Es gab eine Zeit, da standen Bild und Skulptur im Zentrum der Kunsterfahrung. Diese Hoheit haben sie längst eingebüsst. Mit der Performance wurde der Künstler zum Akteur. Seit den Sechzigerjahren haben die Performer die Kunstwelt in Bewegung gebracht, die Grenzen zwischen Kunst, Theater, Tanz, Video und Rauminstallation wurden fliessend.

Die Live-Performance gewinnt viel von ihrer urtümlichen Kraft durch die gemeinsame Präsenz von Künstler und Zuschauer in einem Raum. Wie im Theater geht es dabei um die reale Begegnung, um das kollektive Teilen einer Erfahrung.

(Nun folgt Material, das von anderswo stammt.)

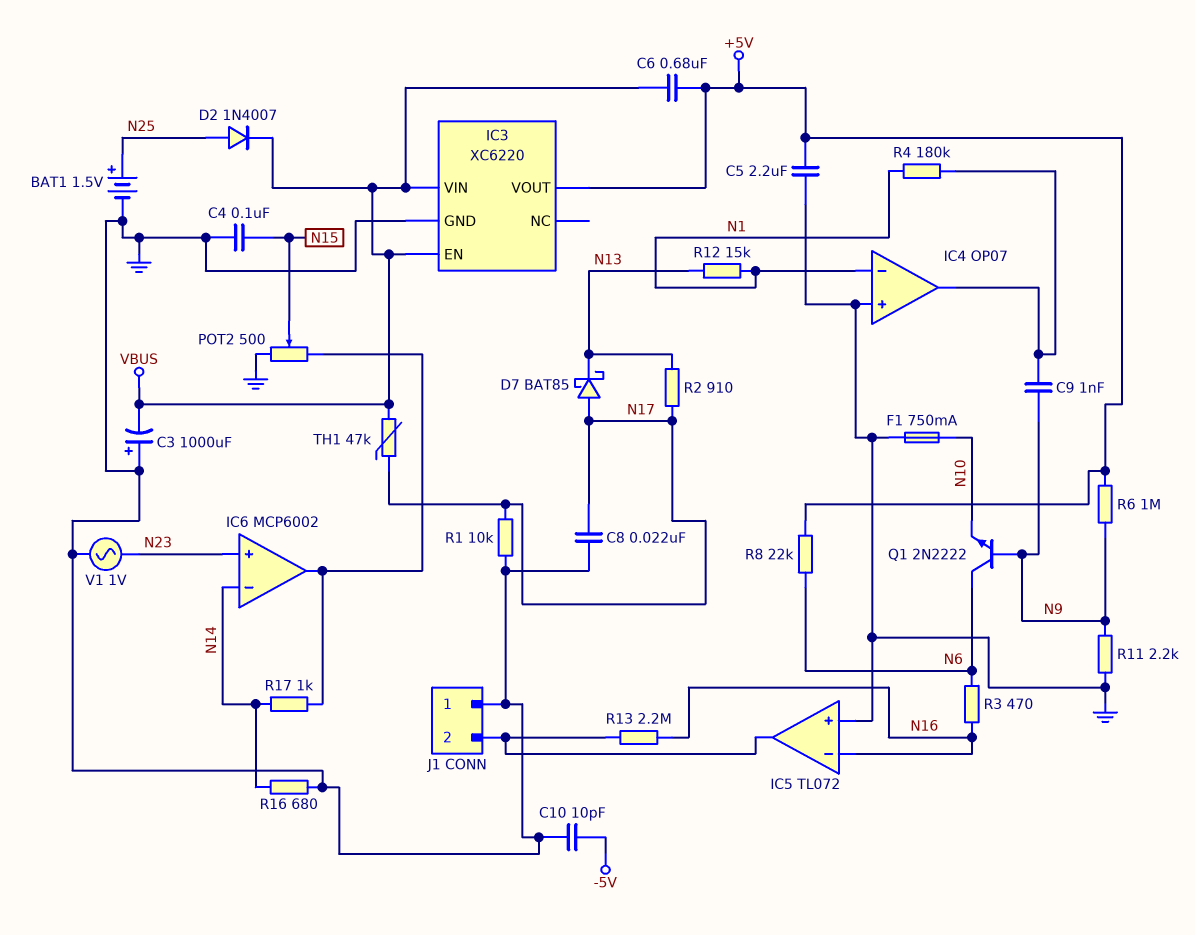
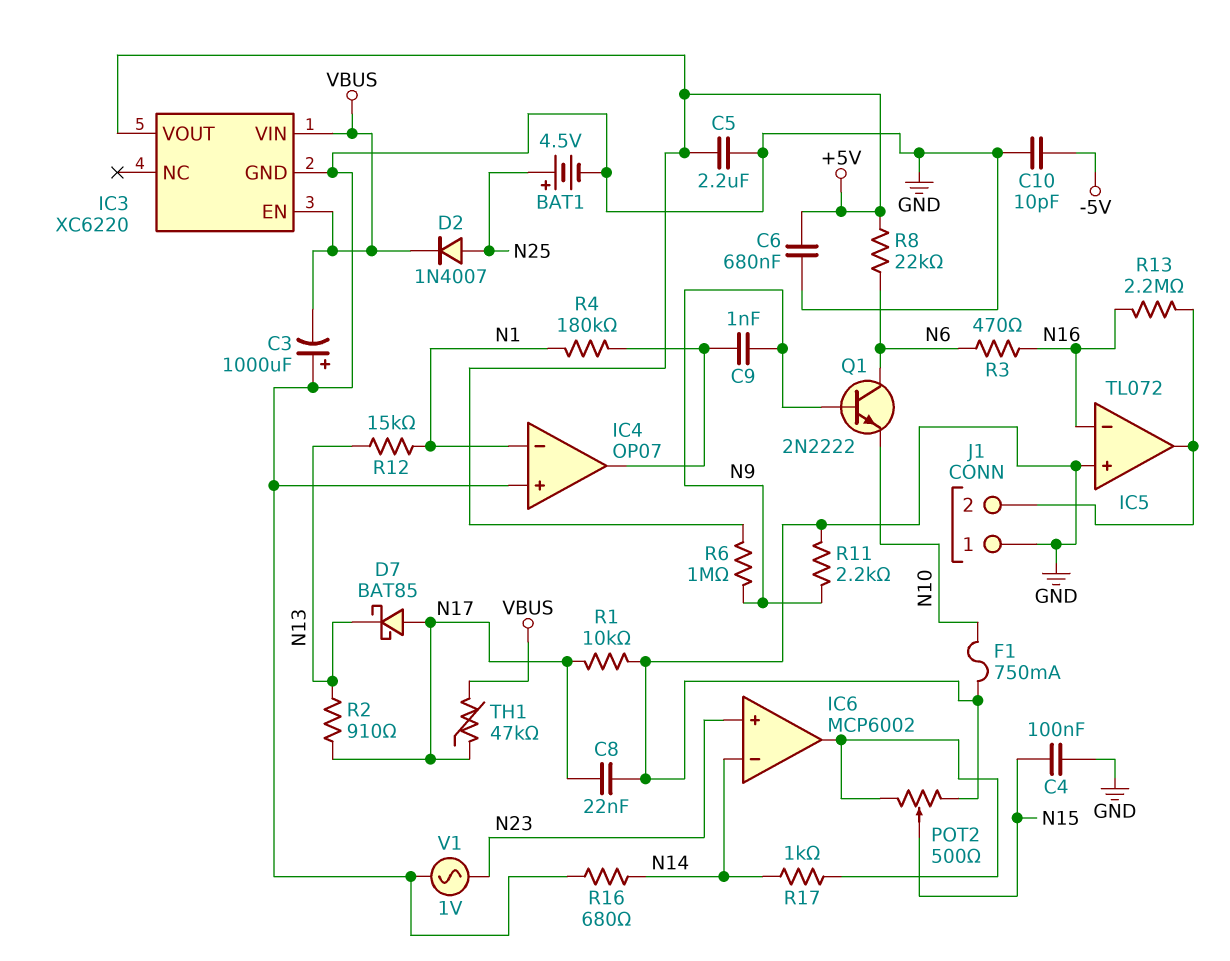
BAT1: 1.5V (plus N25, minus GND) -> 4.5V (plus N25, minus GND)
C6: 680nF (+5V, VBUS) -> 680nF (+5V, GND)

Wenn nun auch in der Kunst Versammlungsverbot herrscht, liegt der Versuch nahe, solche Formate ins Digitale zu retten. Kunst aus dem Homeoffice sozusagen. Weltweit versuchen Theaterhäuser ihr Publikum trotz Lockdown noch irgendwie zu erreichen. Auch die Künstler experimentieren mit Online-Formaten, da ihnen schlicht nichts anderes übrig bleibt. Auch das schweizweite Performance-Festival ACT versucht, Kunst ins digitale Erlebnis zu retten

Experimente aus dem Homeoffice

Seit 2003 bieten die Schweizer Kunsthochschulen ihren Studentinnen und Studenten jährlich eine Plattform, um Performances zu zeigen, sich auszutauschen, Workshops zu veranstalten. Dieses Jahr sind die Arbeiten ausschliesslich im Netz zu sehen. Zwischen dem 15. April und dem 15. Mai werden 44 Performances gestreamt. Ein Stückchen der analogen Verbindlichkeit retten die Veranstalter dadurch, dass die Shows nur live zu bestimmten Zeiten zu sehen sind, immer abends ab 19 Uhr.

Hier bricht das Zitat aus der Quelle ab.